La fête de la paroisse est une tradition et elle se déroule, habituellement chez nous, en fin d’année scolaire. Cependant, depuis quelques années déjà, nous avons remarqué une démobilisation progressive de la part de nos paroissiens. La date ne leur convient peut-être pas, ou ils n’ont peut-être pas le temps, ou peut-être encore que cela ne les intéresse tout simplement pas. Mais se perdre dans la conjecture des « peut-être » ne nous avance à rien. Aussi les conseillers ont-ils pensé que pour redynamiser cet événement, il nous fallait moins focaliser sur une opportunité de faire de l’argent pour la paroisse que sur l’occasion de réellement « faire la fête ».
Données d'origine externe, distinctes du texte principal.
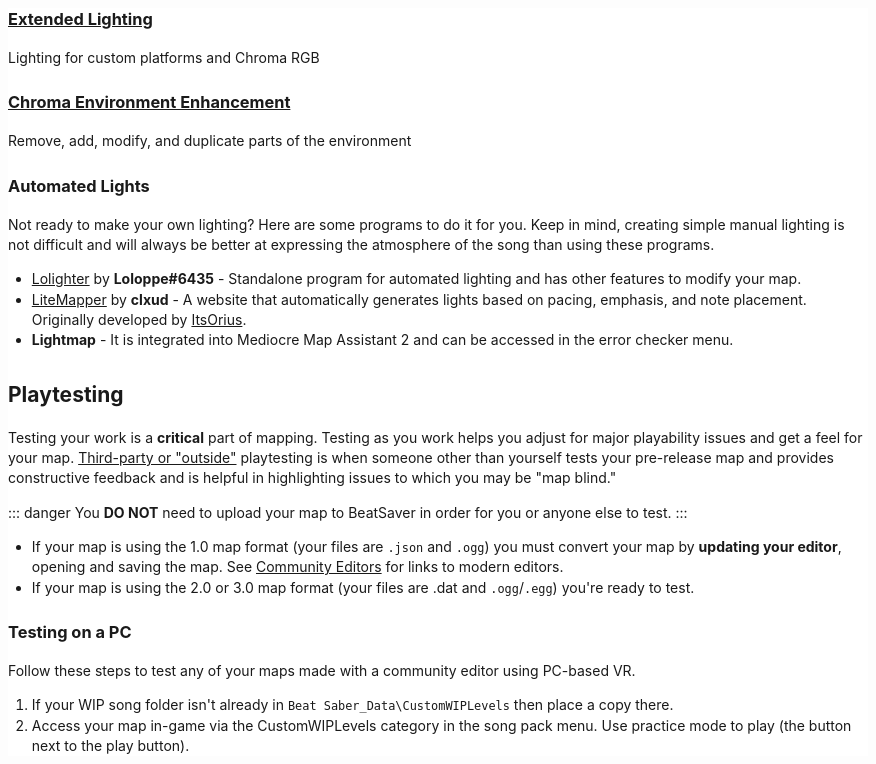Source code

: ### [**Extended Lighting**](./extended-lighting.md)

Lighting for custom platforms and Chroma RGB

### [**Chroma Environment Enhancement**](./chroma-environment-enhancement.md)

Remove, add, modify, and duplicate parts of the environment

### Automated Lights

Not ready to make your own lighting? Here are some programs to do it for you. Keep in mind, creating simple manual lighting
is not difficult and will always be better at expressing the atmosphere of the song than using these programs.

- [Lolighter](https://github.com/Loloppe/Lolighter#readme) by **Loloppe#6435** - Standalone program for automated lighting
  and has other features to modify your map.
- [LiteMapper](https://litemapper.vercel.app/) by **clxud** - A website that automatically generates lights
  based on pacing, emphasis, and note placement. Originally developed by [ItsOrius](https://github.com/ItsOrius/LiteMapper).
- **Lightmap** - It is integrated into Mediocre Map Assistant 2 and can be accessed in the error checker menu.

## Playtesting

Testing your work is a **critical** part of mapping. Testing as you work helps you adjust for major playability issues and
get a feel for your map. [Third-party or "outside"](#community-third-party-testing) playtesting is when someone other than
yourself tests your pre-release map and provides constructive feedback and is helpful in highlighting issues to which you
may be "map blind."

::: danger
You **DO NOT** need to upload your map to BeatSaver in order for you or anyone else to test.
:::

- If your map is using the 1.0 map format (your files are `.json` and `.ogg`) you must convert your map by
  **updating your editor**, opening and saving the map. See [Community Editors](#community-editors) for links to modern
  editors.
- If your map is using the 2.0 or 3.0 map format (your files are .dat and `.ogg`/`.egg`) you're ready to test.

### Testing on a PC

Follow these steps to test any of your maps made with a community editor using PC-based VR.

1. If your WIP song folder isn't already in `Beat Saber_Data\CustomWIPLevels` then place a copy there.
2. Access your map in-game via the CustomWIPLevels category in the song pack menu. Use practice mode to play
   (the button next to the play button).

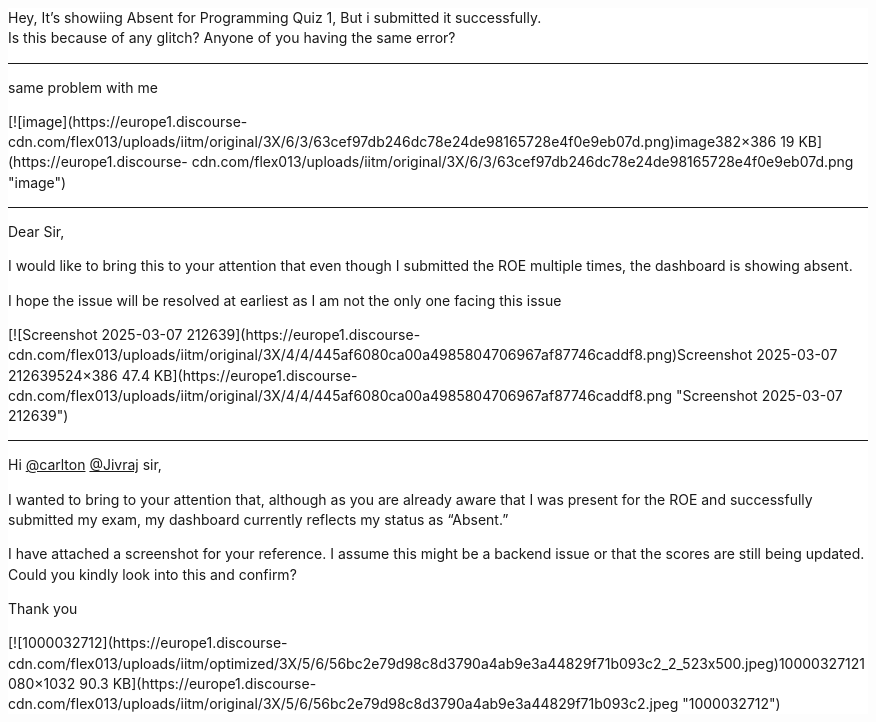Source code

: Hey, It’s showiing Absent for Programming Quiz 1, But i submitted it
successfully.  
Is this because of any glitch? Anyone of you having the same error?



---

same problem with me  

[![image](https://europe1.discourse-
cdn.com/flex013/uploads/iitm/original/3X/6/3/63cef97db246dc78e24de98165728e4f0e9eb07d.png)image382×386
19 KB](https://europe1.discourse-
cdn.com/flex013/uploads/iitm/original/3X/6/3/63cef97db246dc78e24de98165728e4f0e9eb07d.png
"image")



---

Dear Sir,

I would like to bring this to your attention that even though I submitted the
ROE multiple times, the dashboard is showing absent.

I hope the issue will be resolved at earliest as I am not the only one facing
this issue

[![Screenshot 2025-03-07 212639](https://europe1.discourse-
cdn.com/flex013/uploads/iitm/original/3X/4/4/445af6080ca00a4985804706967af87746caddf8.png)Screenshot
2025-03-07 212639524×386 47.4 KB](https://europe1.discourse-
cdn.com/flex013/uploads/iitm/original/3X/4/4/445af6080ca00a4985804706967af87746caddf8.png
"Screenshot 2025-03-07 212639")



---

Hi [@carlton](/u/carlton) [@Jivraj](/u/jivraj) sir,

I wanted to bring to your attention that, although as you are already aware
that I was present for the ROE and successfully submitted my exam, my
dashboard currently reflects my status as “Absent.”

I have attached a screenshot for your reference. I assume this might be a
backend issue or that the scores are still being updated. Could you kindly
look into this and confirm?

Thank you  

[![1000032712](https://europe1.discourse-
cdn.com/flex013/uploads/iitm/optimized/3X/5/6/56bc2e79d98c8d3790a4ab9e3a44829f71b093c2_2_523x500.jpeg)10000327121080×1032
90.3 KB](https://europe1.discourse-
cdn.com/flex013/uploads/iitm/original/3X/5/6/56bc2e79d98c8d3790a4ab9e3a44829f71b093c2.jpeg
"1000032712")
Bien entendu, cela n’implique pas de boire à ne plus soif jusqu’à en être ivre mort, d’élever les décibels de la musique jusqu’à s’en crever les tympans, ou de danser nu sur les tables en chantant à tue tête des chansons grivoises. Non, car même si cette façon de faire pourrait amuser les esprits mal tournés, nous serions quand même bien loin d’un esprit d’église. Par contre, si la fête de la paroisse devenait l’occasion de fraterniser et de montrer notre appréciation mutuelle, alors elle prendrait tout son sens. L’église a besoin d’argent, elle ne peut certes pas s’en passer, mais les gens – les pierres vivantes qui composent notre église – ont aussi besoin d’affection, de communion, de partage. Nous avons aussi changé la date de cette fête, la mettant un mois plus tôt. Certains diront que le 9 mai, il y a des chances qu’il y ait des absents, le 8 mai étant férié. Bien sûr, tout cela représente un défi.
La famille c’est sacré, mais c’est aussi l’occasion de voir si le sentiment d’appartenance à l’église est assez fort pour convaincre la majorité d’entre nous que notre communauté est à nos yeux une famille non moins importante.